▶ **Exercise details**: Copy the data that follows, character for character, minus the pictures.

━━━ Data provided ━━━

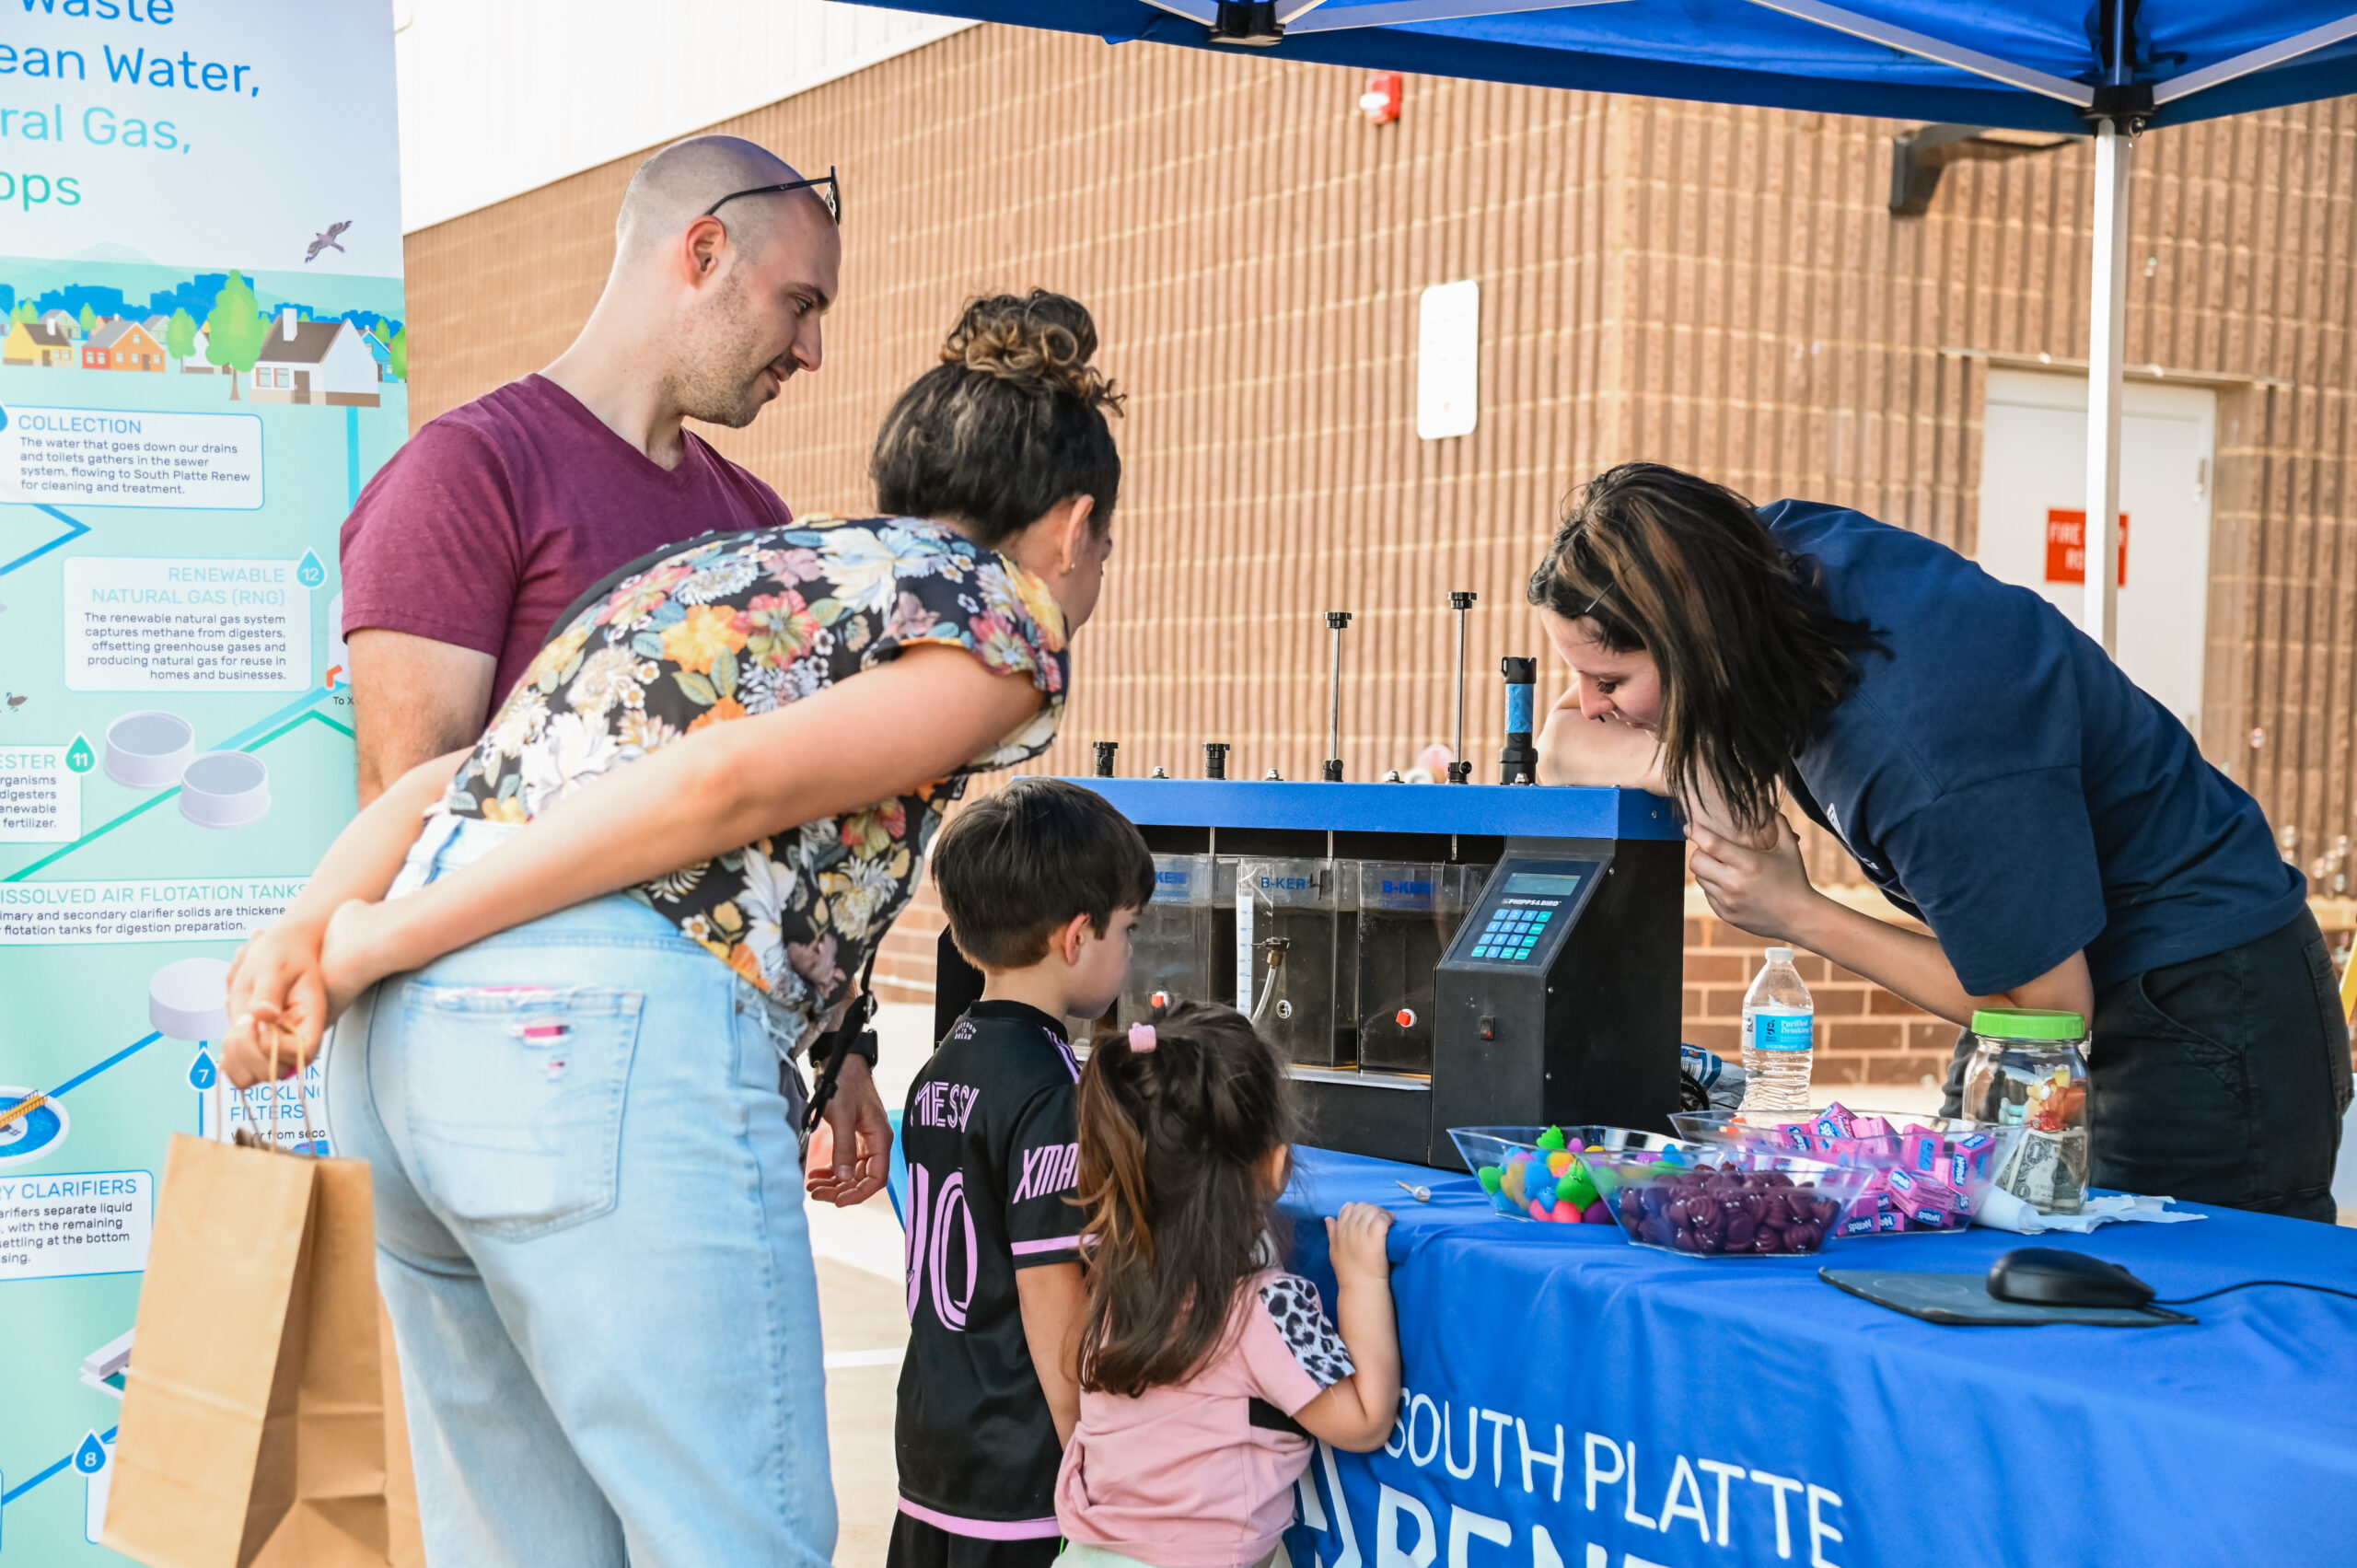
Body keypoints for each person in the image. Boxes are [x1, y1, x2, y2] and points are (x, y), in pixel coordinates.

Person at [220, 289, 1127, 1568]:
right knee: (730, 1534)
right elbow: (725, 792)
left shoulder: (742, 566)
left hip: (398, 1062)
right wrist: (374, 937)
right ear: (1076, 523)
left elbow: (452, 781)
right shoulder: (999, 614)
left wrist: (314, 930)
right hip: (584, 1036)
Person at [1530, 462, 2351, 1222]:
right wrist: (1670, 754)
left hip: (2195, 1006)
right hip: (2040, 972)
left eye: (1609, 681)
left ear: (1698, 640)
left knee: (2156, 1322)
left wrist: (1800, 914)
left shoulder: (1920, 744)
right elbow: (1562, 742)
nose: (1587, 702)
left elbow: (2051, 1014)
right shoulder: (1768, 570)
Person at [339, 134, 838, 804]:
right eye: (801, 304)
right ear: (705, 253)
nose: (812, 352)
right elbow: (408, 816)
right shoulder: (469, 474)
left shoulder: (760, 518)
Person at [890, 778, 1155, 1568]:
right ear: (1077, 937)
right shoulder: (1050, 1093)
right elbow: (1049, 1290)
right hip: (1018, 1473)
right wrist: (1087, 1450)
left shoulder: (942, 1064)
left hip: (936, 1437)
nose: (1130, 952)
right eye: (1128, 931)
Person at [1054, 1001, 1402, 1568]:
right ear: (1275, 1165)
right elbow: (1363, 1420)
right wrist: (1362, 1277)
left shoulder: (1109, 1272)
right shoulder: (1266, 1305)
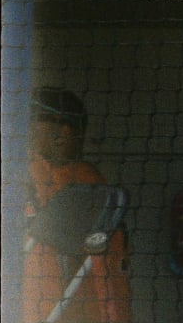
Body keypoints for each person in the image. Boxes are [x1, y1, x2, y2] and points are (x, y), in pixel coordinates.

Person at [25, 88, 132, 323]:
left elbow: (108, 271)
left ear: (63, 132)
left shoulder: (87, 188)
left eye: (33, 119)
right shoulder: (28, 171)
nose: (27, 130)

━━━

▶ **Written response**:
Body keypoints for each person in the image. Boxes are [x1, y1, x2, y2] and points are (x, y), in pixel coordinates.

Person at [220, 289, 1127, 1568]:
right knee: (730, 1534)
right elbow: (725, 792)
left shoulder: (742, 566)
left hip: (398, 1062)
right wrist: (374, 937)
right ear: (1076, 523)
left elbow: (452, 781)
right shoulder: (999, 614)
left wrist: (314, 930)
right hip: (584, 1036)
Person at [1530, 462, 2351, 1222]:
right wrist: (1670, 754)
left hip: (2195, 1006)
right hip: (2040, 972)
left eye: (1609, 681)
left ear: (1698, 640)
left knee: (2156, 1322)
left wrist: (1800, 914)
left shoulder: (1920, 744)
right elbow: (1562, 742)
nose: (1587, 702)
left elbow: (2051, 1014)
right shoulder: (1768, 570)
Person at [339, 134, 838, 804]:
right eye: (801, 304)
right ear: (705, 253)
nose: (812, 352)
right elbow: (408, 816)
right shoulder: (469, 474)
left shoulder: (760, 518)
Person at [890, 778, 1155, 1568]:
right ear: (1077, 937)
right shoulder: (1050, 1093)
right elbow: (1049, 1290)
right hip: (1018, 1473)
right wrist: (1087, 1450)
left shoulder: (942, 1064)
left hip: (936, 1437)
nose: (1130, 952)
right eye: (1128, 931)
Person at [1054, 1001, 1402, 1568]:
right ear: (1275, 1165)
right elbow: (1363, 1420)
right wrist: (1362, 1277)
left shoulder: (1109, 1272)
right shoulder: (1266, 1305)
Body keypoints for each person in the image. Boxes are [x1, y1, x2, y2] and points are (x, y), in pixel coordinates.

Person at [25, 88, 132, 323]:
left elbow: (108, 271)
left ear: (63, 132)
left shoulder: (87, 188)
left eye: (33, 119)
right shoulder: (28, 171)
nose: (27, 130)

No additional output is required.